For general usage, please refer to [here](https://turinglang.org/SliceSampling.jl/dev/general/).
## Implemented Algorithms
### Univariate Slice Sampling Algorithms
- Univariate slice sampling ([Slice](https://turinglang.org/SliceSampling.jl/dev/univariate_slice/)) algorithms by R. Neal [^N2003]:
- Fixed window (`Slice`)
- stepping-out window adaptation (`SliceSteppingOut`)
- doubling-out window adaptation (`SliceDoublingOut`)
### Meta Multivariate Samplers for Augmenting Univariate Samplers
- Random permutation coordinate-wise Gibbs sampling[^GG1984] (`RandPermGibbs`)
- Hit-and-run sampling[^BRS1993] (`HitAndRun`)
### Multivariate Slice Sampling Algorithms
- Latent slice sampling ([LSS](https://turinglang.org/SliceSampling.jl/dev/latent_slice/)) by Li and Walker[^LW2023] (`LatentSlice`)
- Gibbsian polar slice sampling ([GPSS](https://turinglang.org/SliceSampling.jl/dev/gibbs_polar/)) by P. Schär, M. Habeck, and D. Rudolf[^SHR2023] (`GibbsPolarSlice`)

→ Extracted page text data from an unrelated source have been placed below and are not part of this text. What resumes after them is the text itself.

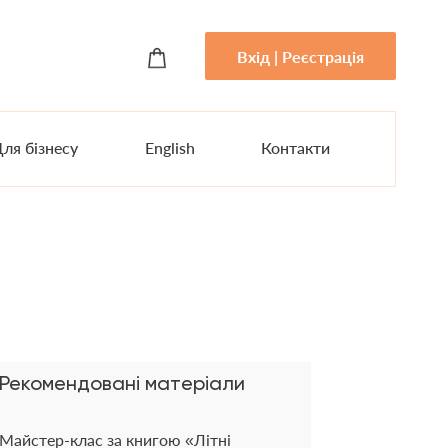
Вхід | Реєстрація
ля бізнесу
English
Контакти
Рекомендовані матеріали
Майстер-клас за книгою «Літні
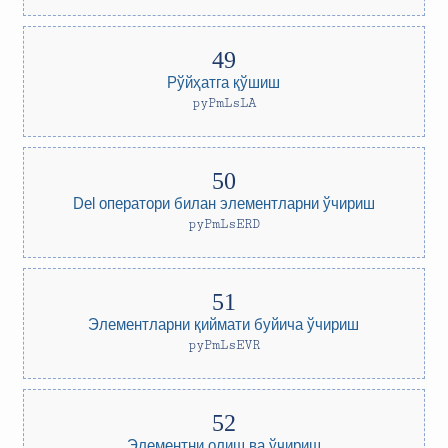
Рўйҳатга қўшиш
pyPmLsLA
Del оператори билан элементларни ўчириш
pyPmLsERD
Элементларни қиймати буйича ўчириш
pyPmLsEVR
Элементни олиш ва ўчириш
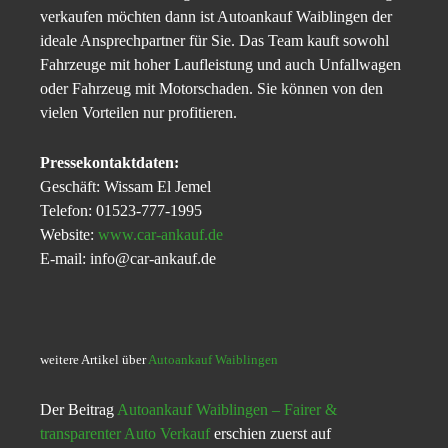
verkaufen möchten dann ist Autoankauf Waiblingen der
ideale Ansprechpartner für Sie. Das Team kauft sowohl
Fahrzeuge mit hoher Laufleistung und auch Unfallwagen
oder Fahrzeug mit Motorschaden. Sie können von den
vielen Vorteilen nur profitieren.
Pressekontaktdaten:
Geschäft: Wissam El Jemel
Telefon: 01523-777-1995
Website:
www.car-ankauf.de
E-mail: info@car-ankauf.de
weitere Artikel über
Autoankauf Waiblingen
Der Beitrag
Autoankauf Waiblingen – Fairer &
transparenter Auto Verkauf
erschien zuerst auf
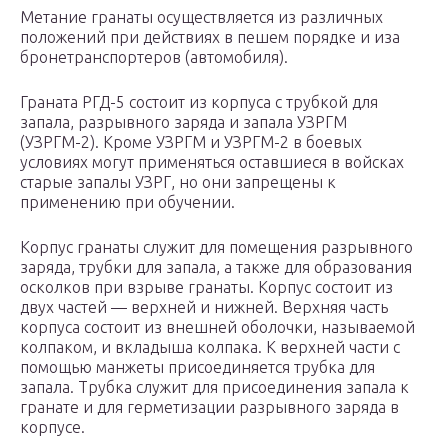
Метание гранаты осуществляется из различных
положений при действиях в пешем порядке и иза
бронетранспортеров (автомобиля).
Граната РГД-5 состоит из корпуса с трубкой для
запала, разрывного заряда и запала УЗРГМ
(УЗРГМ-2). Кроме УЗРГМ и УЗРГМ-2 в боевых
условиях могут применяться оставшиеся в войсках
старые запалы УЗРГ, но они запрещены к
применению при обучении.
Корпус гранаты служит для помещения разрывного
заряда, трубки для запала, а также для образования
осколков при взрыве гранаты. Корпус состоит из
двух частей — верхней и нижней. Верхняя часть
корпуса состоит из внешней оболочки, называемой
колпаком, и вкладыша колпака. К верхней части с
помощью манжеты присоединяется трубка для
запала. Трубка служит для присоединения запала к
гранате и для герметизации разрывного заряда в
корпусе.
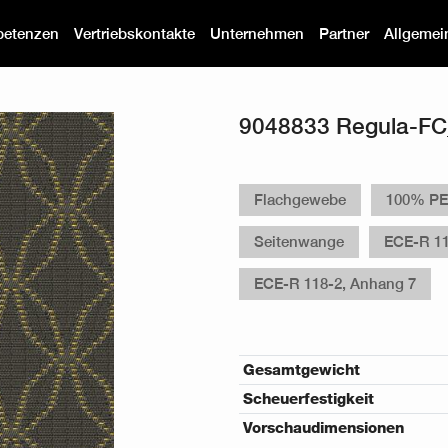
etenzen
Vertriebskontakte
Unternehmen
Partner
Allgemei
9048833 Regula-F
Flachgewebe
100% P
Seitenwange
ECE-R 11
ECE-R 118-2, Anhang 7
Gesamtgewicht
Scheuerfestigkeit
Vorschaudimensionen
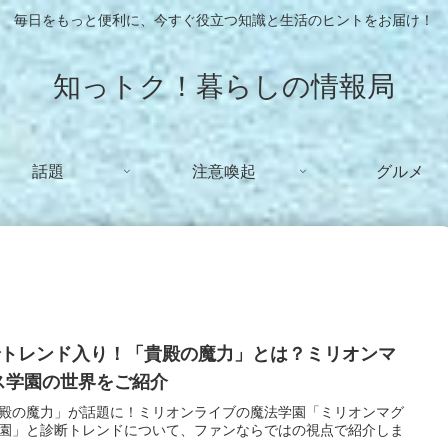
毎日をもっと便利に、今すぐ役立つ知識と生活のヒントをお届け！
知っトク！暮らしの情報局
話題
注意喚起
グルメ
でトレンド入り！「貴殿の魔力」とは？ミリオンマ
ス学園の世界をご紹介
殿の魔力」が話題に！ミリオンライブの魔法学園「ミリオンマグ
園」と診断トレンドについて、ファンならではの視点で紹介しま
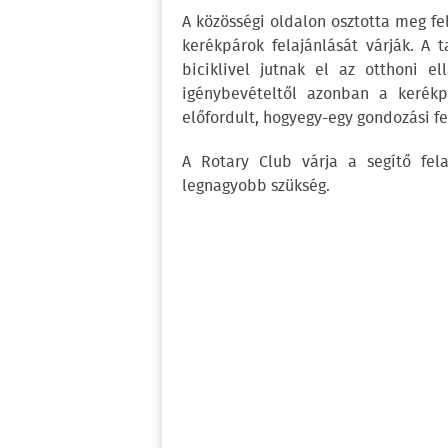
A közösségi oldalon osztotta meg f
kerékpárok felajánlását várják. A 
biciklivel jutnak el az otthoni el
igénybevételtől azonban a kerékp
előfordult, hogyegy-egy gondozási fe
A Rotary Club várja a segítő fela
legnagyobb szükség.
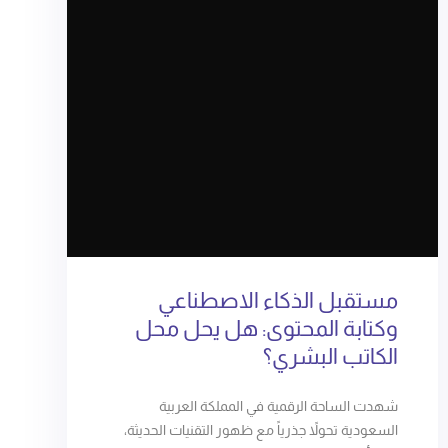
مستقبل الذكاء الاصطناعي
وكتابة المحتوى: هل يحل محل
الكاتب البشري؟
شهدت الساحة الرقمية في المملكة العربية
السعودية تحولاً جذرياً مع ظهور التقنيات الحديثة،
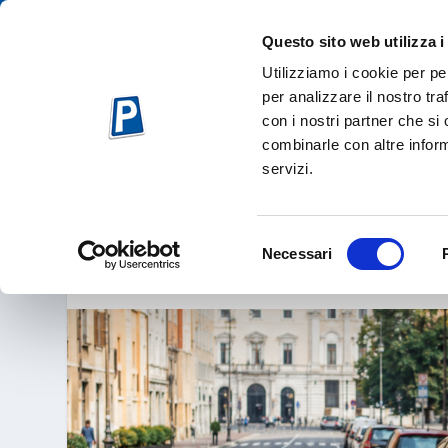
Questo sito web utilizza i
Utilizziamo i cookie per pe
per analizzare il nostro tra
con i nostri partner che si
combinarle con altre inform
servizi.
PARCHEGGI E ST
Mag 27, 
Selezione
Necessari
del
consenso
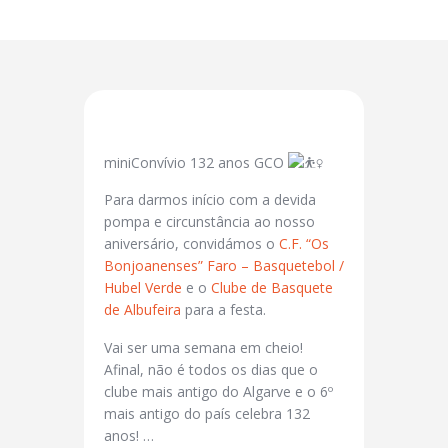
miniConvívio 132 anos GCO
Para darmos início com a devida
pompa e circunstância ao nosso
aniversário, convidámos o
C.F. “Os
Bonjoanenses” Faro – Basquetebol /
Hubel Verde
e o
Clube de Basquete
de Albufeira
para a festa.
Vai ser uma semana em cheio!
Afinal, não é todos os dias que o
clube mais antigo do Algarve e o 6º
mais antigo do país celebra 132
anos! …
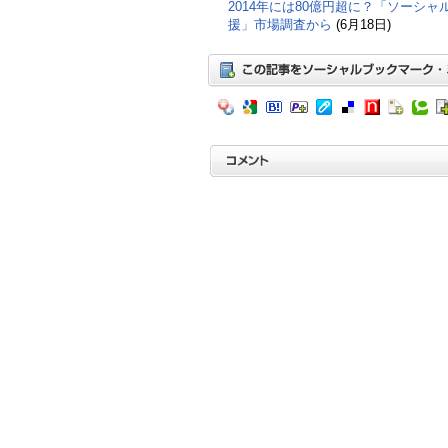
2014年には80億円超に？「ソーシ
援」市場調査から
(6月18日)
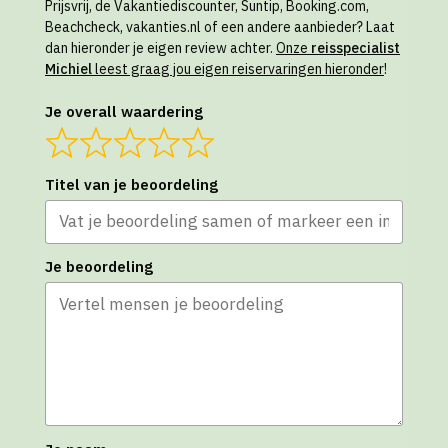
Prijsvrij, de Vakantiediscounter, Suntip, Booking.com,
Beachcheck, vakanties.nl of een andere aanbieder? Laat
dan hieronder je eigen review achter.
Onze
reisspecialist
Michiel
leest graag jou eigen reiservaringen hieronder
!
Je overall waardering
Titel van je beoordeling
Je beoordeling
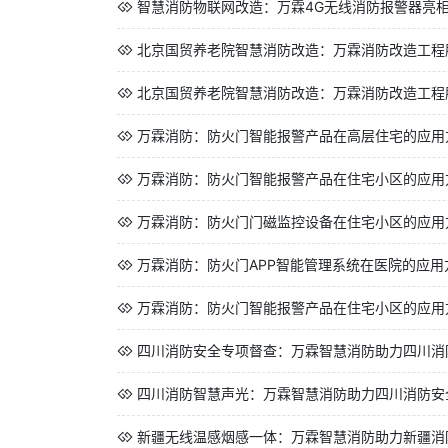
智慧消防物联网改造：万霖4G无线消防报警器亮相北
北京国贸养老院智慧消防改造：万霖消防改造工程服
北京国贸养老院智慧消防改造：万霖消防改造工程服
万霖消防：防火门智能报警产品在高层住宅的应用方案 
万霖消防：防火门智能报警产品在住宅小区的应用方案 
万霖消防：防火门门磁监控设备在住宅小区的应用方案 
万霖消防：防火门APP智能管理系统在医院的应用方案 
万霖消防：防火门智能报警产品在住宅小区的应用方案 
四川消防安全专项督查：万霖智慧消防助力四川消
四川消防智慧声光：万霖智慧消防助力四川消防安
新疆无线温感烟感一体：万霖智慧消防助力新疆消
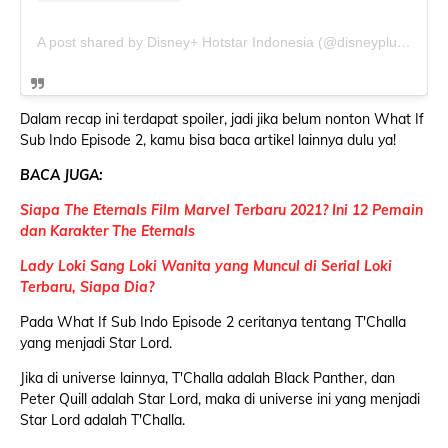
A post shared by Disney+ Hotstar Indonesia (@disneyplushotstarid)
Dalam recap ini terdapat spoiler, jadi jika belum nonton What If
Sub Indo Episode 2, kamu bisa baca artikel lainnya dulu ya!
BACA JUGA:
Siapa The Eternals Film Marvel Terbaru 2021? Ini 12 Pemain
dan Karakter The Eternals
Lady Loki Sang Loki Wanita yang Muncul di Serial Loki
Terbaru, Siapa Dia?
Pada What If Sub Indo Episode 2 ceritanya tentang T'Challa
yang menjadi Star Lord.
Jika di universe lainnya, T'Challa adalah Black Panther, dan
Peter Quill adalah Star Lord, maka di universe ini yang menjadi
Star Lord adalah T'Challa.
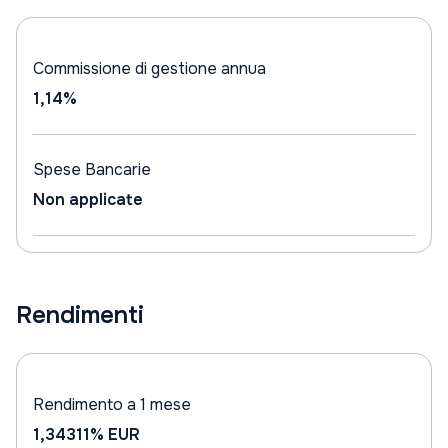
Commissione di gestione annua
1,14%
Spese Bancarie
Non applicate
Rendimenti
Rendimento a 1 mese
1,34311%
EUR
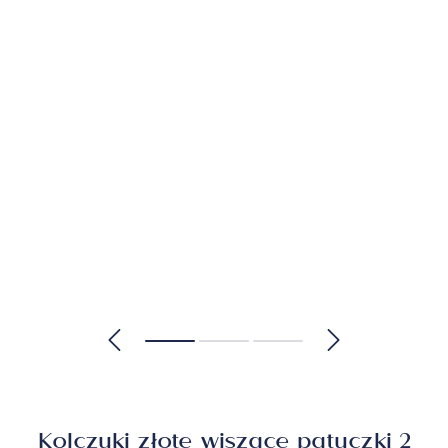
Kolczyki złote wiszące patyczki 2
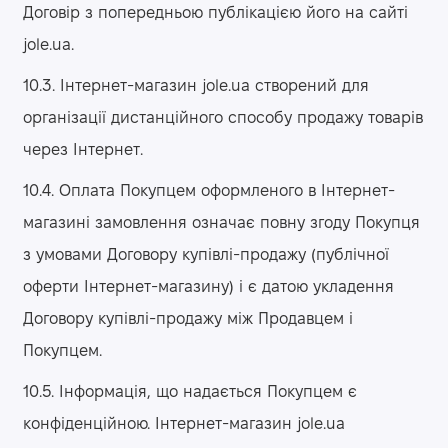
Договір з попередньою публікацією його на сайті
jole.ua.
10.3. Інтернет-магазин jole.ua створений для
організації дистанційного способу продажу товарів
через Інтернет.
10.4. Оплата Покупцем оформленого в Інтернет-
магазині замовлення означає повну згоду Покупця
з умовами Договору купівлі-продажу (публічної
оферти Інтернет-магазину) і є датою укладення
Договору купівлі-продажу між Продавцем і
Покупцем.
10.5. Інформація, що надається Покупцем є
конфіденційною. Інтернет-магазин jole.ua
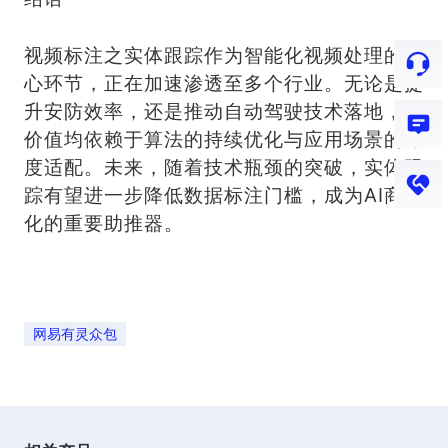
视频标注之实体跟踪作为智能化视频处理的核
心环节，正在加速渗透至多个行业。无论是提
升安防效率，还是推动自动驾驶技术落地，其
价值均依赖于算法的持续优化与应用场景的深
度适配。未来，随着技术瓶颈的突破，实体跟
踪有望进一步降低数据标注门槛，成为AI商业
化的重要助推器。
网易有灵众包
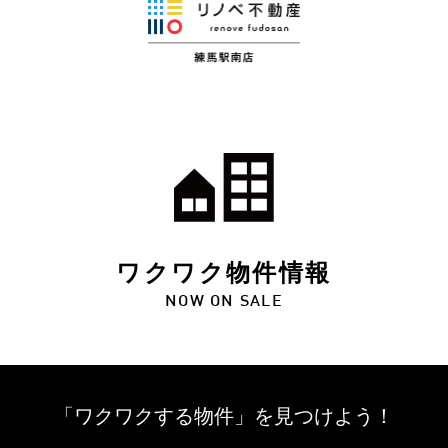
ワクワク物件情報
NOW ON SALE
「ワクワクする物件」を
見つけよう！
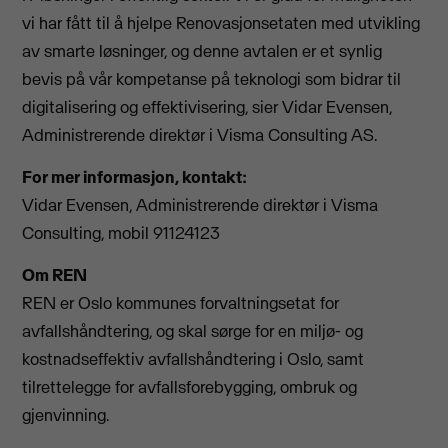
vi har fått til å hjelpe Renovasjonsetaten med utvikling
av smarte løsninger, og denne avtalen er et synlig
bevis på vår kompetanse på teknologi som bidrar til
digitalisering og effektivisering, sier Vidar Evensen,
Administrerende direktør i Visma Consulting AS.
For mer informasjon, kontakt:
Vidar Evensen, Administrerende direktør i Visma
Consulting, mobil 91124123
Om REN
REN er Oslo kommunes forvaltningsetat for
avfallshåndtering, og skal sørge for en miljø- og
kostnadseffektiv avfallshåndtering i Oslo, samt
tilrettelegge for avfallsforebygging, ombruk og
gjenvinning.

## Example with Turing Models
This package supports the [Turing](https://github.com/TuringLang/Turing.jl) probabilistic programming framework:
```julia
using Distributions
using Turing
using SliceSampling
@model function demo()
s ~ InverseGamma(3, 3)
m ~ Normal(0, sqrt(s))
end
sampler = RandPermGibbs(SliceSteppingOut(2.))
n_samples = 10000
model = demo()
sample(model, externalsampler(sampler), n_samples)
```
The following slice samplers can also be used as a conditional sampler in `Turing.Gibbs` sampler:
* For multidimensional variables:
* `RandPermGibbs`
* `HitAndRun`
* For unidimensional variables:
* `Slice`
* `SliceSteppingOut`
* `SliceDoublingOut`
See the following example:
```julia
using Distributions
using Turing
using SliceSampling
@model function simple_choice(xs)
p ~ Beta(2, 2)
z ~ Bernoulli(p)
for i in 1:length(xs)
if z == 1
xs[i] ~ Normal(0, 1)
else
xs[i] ~ Normal(2, 1)
end
end
end
sampler = Turing.Gibbs(
:p => externalsampler(SliceSteppingOut(2.0)),
:z => PG(20, :z),
)
n_samples = 1000
model = simple_choice([1.5, 2.0, 0.3])
sample(model, sampler, n_samples)
```
[^N2003]: Neal, R. M. (2003). Slice sampling. The annals of statistics, 31(3), 705-767.
[^LW2023]: Li, Y., & Walker, S. G. (2023). A latent slice sampling algorithm. Computational Statistics & Data Analysis, 179, 107652.
[^SHR2023]: Schär, P., Habeck, M., & Rudolf, D. (2023, July). Gibbsian polar slice sampling. In International Conference on Machine Learning.
[^GG1984]: Geman, S., & Geman, D. (1984). Stochastic relaxation, Gibbs distributions, and the Bayesian restoration of images. IEEE Transactions on Pattern Analysis and Machine Intelligence, (6).
[^BRS1993]: Bélisle, C. J., Romeijn, H. E., & Smith, R. L. (1993). Hit-and-run algorithms for generating multivariate distributions. Mathematics of Operations Research, 18(2), 255-266.